Matching Records Against a Database - spectrum_quality_1 - 23.1

Spectrum Data Quality Guide

Product type
Software
Portfolio
Verify
Product family
Spectrum
Product
Spectrum > Quality > Spectrum Quality
Version
23.1
Language
English
Product name
Spectrum Data Quality
Title
Spectrum Data Quality Guide
First publish date
2007
Last updated
2024-03-04
Published on
2024-03-04T22:52:13.486265

This procedure describes how to match records where the suspect records come from a source such as a file or database, and the candidate records are in a database with other unrelated records. For each input record, the dataflow queries the database for candidates for that record, then uses a Transactional Match stage to match records. Finally, the dataflow writes the collections of matching records to an output file.

Note: Transactional Match only matches suspect records to candidates. It does not attempt to match suspect records to other suspect records as is done in Intraflow Match.
  1. In Enterprise Designer, create a new dataflow.
  2. Drag a source stage onto the canvas.
  3. Double-click the source stage and configure it. See the Dataflow Designer's Guide for instructions on configuring source stages.
  4. Drag a Candidate Finder stage to the canvas and connect the source stage to it.

    For example, if you were using the Read from File source stage, your dataflow would look like this:

    Read from File in dataflow

    Candidate Finder obtains the candidate records that will form the set of potential matches that Transactional Match will evaluate later in the dataflow.

  5. Double-click the Candidate Finder stage on the canvas.
  6. In the Connection field, select the database you want to query to find candidate records. If the database you want is not listed, open Management Console and define the database connection there first.
  7. In the SQL field, enter a SQL SELECT statement that finds records that are candidates based on the value in one of the dataflow fields.

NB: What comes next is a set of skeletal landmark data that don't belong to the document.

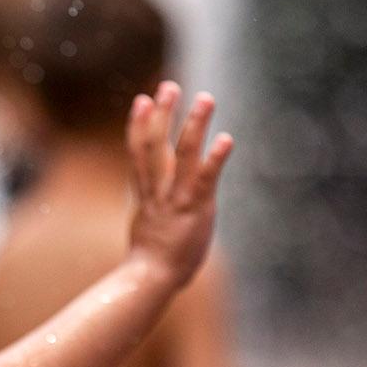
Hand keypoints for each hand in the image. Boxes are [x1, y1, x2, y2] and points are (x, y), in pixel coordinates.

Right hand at [126, 83, 233, 287]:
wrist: (150, 279)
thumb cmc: (151, 262)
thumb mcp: (149, 228)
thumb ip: (152, 209)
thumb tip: (151, 203)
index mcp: (147, 194)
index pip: (139, 152)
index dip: (139, 124)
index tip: (142, 100)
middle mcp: (159, 190)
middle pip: (155, 144)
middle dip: (162, 114)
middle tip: (169, 86)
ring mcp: (176, 197)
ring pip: (182, 154)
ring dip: (193, 124)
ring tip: (205, 98)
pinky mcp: (196, 208)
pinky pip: (205, 179)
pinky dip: (215, 158)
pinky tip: (227, 138)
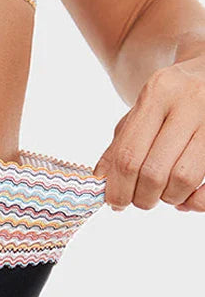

To reference dataflow fields, use the format ${FieldName}, where FieldName is the name of the field you want to reference.

    For example, if you wanted to find records in the database where the value in the LastName column is the same as the dataflow records' Customer_LastName field, you would write a SQL statement like this:

    SELECT FirstName, LastName, Address, City, State, PostalCode 
    FROM Customer_Table 
    WHERE LastName = ${Customer_LastName};
  8. On the Field Map tab, select which fields in the dataflow should contain the data from each database column.

    The Selected Fields column lists the database columns and theStage Fields lists the fields in the dataflow.

  9. Click OK.
  10. Drag a Transactional Match stage onto the canvas and connect the Candidate Finder stage to it.

    For example, if you are using a Read from File input stage your dataflow would now look like this:

    Read from File in dataflow

    Transactional Match matches suspect records against candidate records that are returned from the Candidate Finder stage. Transactional Match uses matching rules to compare the suspect record to all candidate records with the same candidate group number (assigned in Candidate Finder) to identify duplicates.

  11. Double-click the Transactional Match stage on the canvas.
  12. In the Load match rule field, select one of the predefined match rules which you can either use as-is or modify to suit your needs. If you want to create a new match rule without using one of the predefined match rules as a starting point, click New. You can only have one custom rule in a dataflow.
    Note: Do not use special characters while creating a new rule.
    Note: The Dataflow Options feature in Enterprise Designer enables the match rule to be exposed for configuration at runtime.
  13. For information about modifying the other options, see Building a Match Rule.
  14. When you are done configuring the Transactional Match stage, click OK.
  15. Drag a sink stage onto the canvas and connect it to the Transactional Match stage.

    For example, if you were using a Write to File sink stage your dataflow would look like this:

    Write to File in dataflow
  16. Double-click the sink stage and configure it.

    For information on configuring sink stages, see the Dataflow Designer's Guide.

You now have a dataflow that will match records from two data sources.

Example of Matching Records Against a Database

As a sales executive for an online sales company you want to determine if an online prospect is an existing customer or a new customer.

The following dataflow service provides a solution to the business scenario:

Dataflow solution to business scenario

This dataflow is a service that evaluates prospect data sent to it by an API call or web service call. It evaluates the data against customer data in a customer database to determine if a prospect is a customer.

The Input stage is configured so that the dataflow accepts the following input fields: AddressLine1, City, Name, PostalCode, and StateProvince. AddressLine1 and Name are the fields that are key to the dataflow processing in this template.

The Candidate Finder stage obtains the candidate records that will form the set of potential matches that the Transactional Match stage will evaluate.

The Transactional Match stage matches suspect records against potential candidate records that are returned from the Candidate Finder Stage. Transactional Match uses matching rules to compare the suspect record to all candidate records with the same candidate group number (assigned in Candidate Finder) to identify duplicates. In this example, Transactional Match compares LastName and AddressLine1.

The Output stage returns the results of the dataflow through an API or web service response.